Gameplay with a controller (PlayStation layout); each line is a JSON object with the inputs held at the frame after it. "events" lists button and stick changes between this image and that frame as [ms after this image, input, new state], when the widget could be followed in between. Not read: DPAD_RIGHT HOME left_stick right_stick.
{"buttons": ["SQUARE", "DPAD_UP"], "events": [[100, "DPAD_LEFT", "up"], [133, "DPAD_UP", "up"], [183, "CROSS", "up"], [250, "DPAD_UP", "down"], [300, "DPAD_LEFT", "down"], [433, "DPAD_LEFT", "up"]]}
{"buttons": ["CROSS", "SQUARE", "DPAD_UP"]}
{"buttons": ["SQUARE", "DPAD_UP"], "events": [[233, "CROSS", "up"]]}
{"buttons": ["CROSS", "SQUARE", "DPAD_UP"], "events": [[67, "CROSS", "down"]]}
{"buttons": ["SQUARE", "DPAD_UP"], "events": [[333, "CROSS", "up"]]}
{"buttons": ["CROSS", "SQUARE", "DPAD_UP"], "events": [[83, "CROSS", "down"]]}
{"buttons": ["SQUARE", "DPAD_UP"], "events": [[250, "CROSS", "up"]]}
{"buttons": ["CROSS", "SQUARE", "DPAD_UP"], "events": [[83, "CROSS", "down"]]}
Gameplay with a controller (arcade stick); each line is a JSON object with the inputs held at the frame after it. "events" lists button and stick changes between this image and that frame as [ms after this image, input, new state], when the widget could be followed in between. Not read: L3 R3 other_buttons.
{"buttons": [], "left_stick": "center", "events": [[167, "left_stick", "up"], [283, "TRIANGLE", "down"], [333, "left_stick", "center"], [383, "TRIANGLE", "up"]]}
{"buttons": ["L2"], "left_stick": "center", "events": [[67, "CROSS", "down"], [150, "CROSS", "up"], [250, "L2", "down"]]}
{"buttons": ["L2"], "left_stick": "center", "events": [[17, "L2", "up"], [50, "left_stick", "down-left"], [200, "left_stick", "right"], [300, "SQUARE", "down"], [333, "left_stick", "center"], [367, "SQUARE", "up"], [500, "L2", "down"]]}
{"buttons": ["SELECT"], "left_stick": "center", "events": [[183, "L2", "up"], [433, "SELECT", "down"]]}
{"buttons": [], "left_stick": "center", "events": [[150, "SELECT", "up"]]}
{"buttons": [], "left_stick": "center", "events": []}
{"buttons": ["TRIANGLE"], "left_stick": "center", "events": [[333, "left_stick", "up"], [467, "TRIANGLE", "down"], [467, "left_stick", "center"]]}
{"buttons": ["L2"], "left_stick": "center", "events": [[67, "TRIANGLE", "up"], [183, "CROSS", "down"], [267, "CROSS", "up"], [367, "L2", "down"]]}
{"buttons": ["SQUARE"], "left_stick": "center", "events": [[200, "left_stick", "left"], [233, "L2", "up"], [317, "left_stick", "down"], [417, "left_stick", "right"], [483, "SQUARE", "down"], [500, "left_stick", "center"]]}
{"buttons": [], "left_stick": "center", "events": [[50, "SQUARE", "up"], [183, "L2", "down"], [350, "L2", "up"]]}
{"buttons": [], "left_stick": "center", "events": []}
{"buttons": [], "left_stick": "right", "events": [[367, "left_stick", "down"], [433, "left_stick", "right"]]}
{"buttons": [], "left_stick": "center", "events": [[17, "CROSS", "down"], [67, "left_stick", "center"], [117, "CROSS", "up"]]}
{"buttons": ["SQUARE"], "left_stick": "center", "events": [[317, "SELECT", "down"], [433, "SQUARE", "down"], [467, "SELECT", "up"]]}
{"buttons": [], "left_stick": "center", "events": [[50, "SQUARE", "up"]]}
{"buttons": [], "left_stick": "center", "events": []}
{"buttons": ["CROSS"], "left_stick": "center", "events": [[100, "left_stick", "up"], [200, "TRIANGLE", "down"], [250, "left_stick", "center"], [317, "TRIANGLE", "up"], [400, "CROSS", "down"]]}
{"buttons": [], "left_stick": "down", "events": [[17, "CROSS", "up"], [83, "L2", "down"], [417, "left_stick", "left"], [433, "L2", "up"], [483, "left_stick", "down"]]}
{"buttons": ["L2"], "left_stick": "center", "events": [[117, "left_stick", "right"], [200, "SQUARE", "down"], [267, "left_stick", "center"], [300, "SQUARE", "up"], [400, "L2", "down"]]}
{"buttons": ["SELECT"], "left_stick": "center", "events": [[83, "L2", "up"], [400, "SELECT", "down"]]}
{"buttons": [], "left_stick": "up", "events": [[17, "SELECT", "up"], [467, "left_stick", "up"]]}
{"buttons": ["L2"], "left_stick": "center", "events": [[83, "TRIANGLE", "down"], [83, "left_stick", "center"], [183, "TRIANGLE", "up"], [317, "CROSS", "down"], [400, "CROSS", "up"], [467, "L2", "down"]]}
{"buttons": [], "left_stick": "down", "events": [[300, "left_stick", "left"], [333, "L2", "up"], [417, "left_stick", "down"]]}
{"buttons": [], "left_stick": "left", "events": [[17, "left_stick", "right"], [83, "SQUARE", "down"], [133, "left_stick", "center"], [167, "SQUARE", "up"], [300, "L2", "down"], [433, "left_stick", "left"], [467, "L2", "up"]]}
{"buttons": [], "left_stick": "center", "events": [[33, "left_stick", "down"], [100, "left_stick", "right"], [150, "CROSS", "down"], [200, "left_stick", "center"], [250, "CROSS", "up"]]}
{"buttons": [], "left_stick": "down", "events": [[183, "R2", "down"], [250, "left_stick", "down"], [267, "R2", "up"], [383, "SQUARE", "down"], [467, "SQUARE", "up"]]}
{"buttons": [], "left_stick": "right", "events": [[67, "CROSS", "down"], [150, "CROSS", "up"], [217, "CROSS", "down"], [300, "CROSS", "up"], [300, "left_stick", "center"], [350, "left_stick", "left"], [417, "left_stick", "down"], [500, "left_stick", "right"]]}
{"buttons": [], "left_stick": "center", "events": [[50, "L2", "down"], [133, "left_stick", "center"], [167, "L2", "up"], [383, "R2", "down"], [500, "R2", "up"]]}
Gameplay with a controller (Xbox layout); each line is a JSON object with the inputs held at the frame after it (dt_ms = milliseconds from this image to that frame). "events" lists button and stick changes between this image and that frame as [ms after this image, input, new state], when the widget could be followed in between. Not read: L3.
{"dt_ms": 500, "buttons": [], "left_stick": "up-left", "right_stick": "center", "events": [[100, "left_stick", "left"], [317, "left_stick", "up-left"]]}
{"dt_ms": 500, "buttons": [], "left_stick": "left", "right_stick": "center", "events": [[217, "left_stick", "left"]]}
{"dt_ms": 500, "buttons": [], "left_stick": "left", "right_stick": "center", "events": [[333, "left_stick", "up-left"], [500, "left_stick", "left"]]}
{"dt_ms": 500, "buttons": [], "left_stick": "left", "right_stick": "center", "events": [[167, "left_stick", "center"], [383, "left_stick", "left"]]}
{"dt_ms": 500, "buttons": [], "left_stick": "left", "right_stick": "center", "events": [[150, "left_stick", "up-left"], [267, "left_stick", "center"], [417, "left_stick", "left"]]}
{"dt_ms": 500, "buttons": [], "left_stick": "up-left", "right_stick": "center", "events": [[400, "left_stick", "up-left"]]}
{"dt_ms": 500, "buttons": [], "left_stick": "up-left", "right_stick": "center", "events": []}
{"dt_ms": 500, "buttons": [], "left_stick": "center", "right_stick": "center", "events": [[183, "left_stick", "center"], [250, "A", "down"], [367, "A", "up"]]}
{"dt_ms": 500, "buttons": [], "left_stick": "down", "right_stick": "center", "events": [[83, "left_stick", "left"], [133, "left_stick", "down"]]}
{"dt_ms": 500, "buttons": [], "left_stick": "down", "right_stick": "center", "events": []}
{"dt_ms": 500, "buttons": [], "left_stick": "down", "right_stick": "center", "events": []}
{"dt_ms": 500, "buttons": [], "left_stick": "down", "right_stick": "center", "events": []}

------

Work request –
Locate the word "between" in the data above. Copy every line carrying it.

Answer to this exercise –
Gameplay with a controller (PlayStation layout); each line is a JSON object with the inputs held at the frame after it. "events" lists button and stick changes between this image and that frame as [ms after this image, input, new state], when the widget could be followed in between. Not read: DPAD_RIGHT HOME left_stick right_stick.
Gameplay with a controller (arcade stick); each line is a JSON object with the inputs held at the frame after it. "events" lists button and stick changes between this image and that frame as [ms after this image, input, new state], when the widget could be followed in between. Not read: L3 R3 other_buttons.
Gameplay with a controller (Xbox layout); each line is a JSON object with the inputs held at the frame after it (dt_ms = milliseconds from this image to that frame). "events" lists button and stick changes between this image and that frame as [ms after this image, input, new state], when the widget could be followed in between. Not read: L3.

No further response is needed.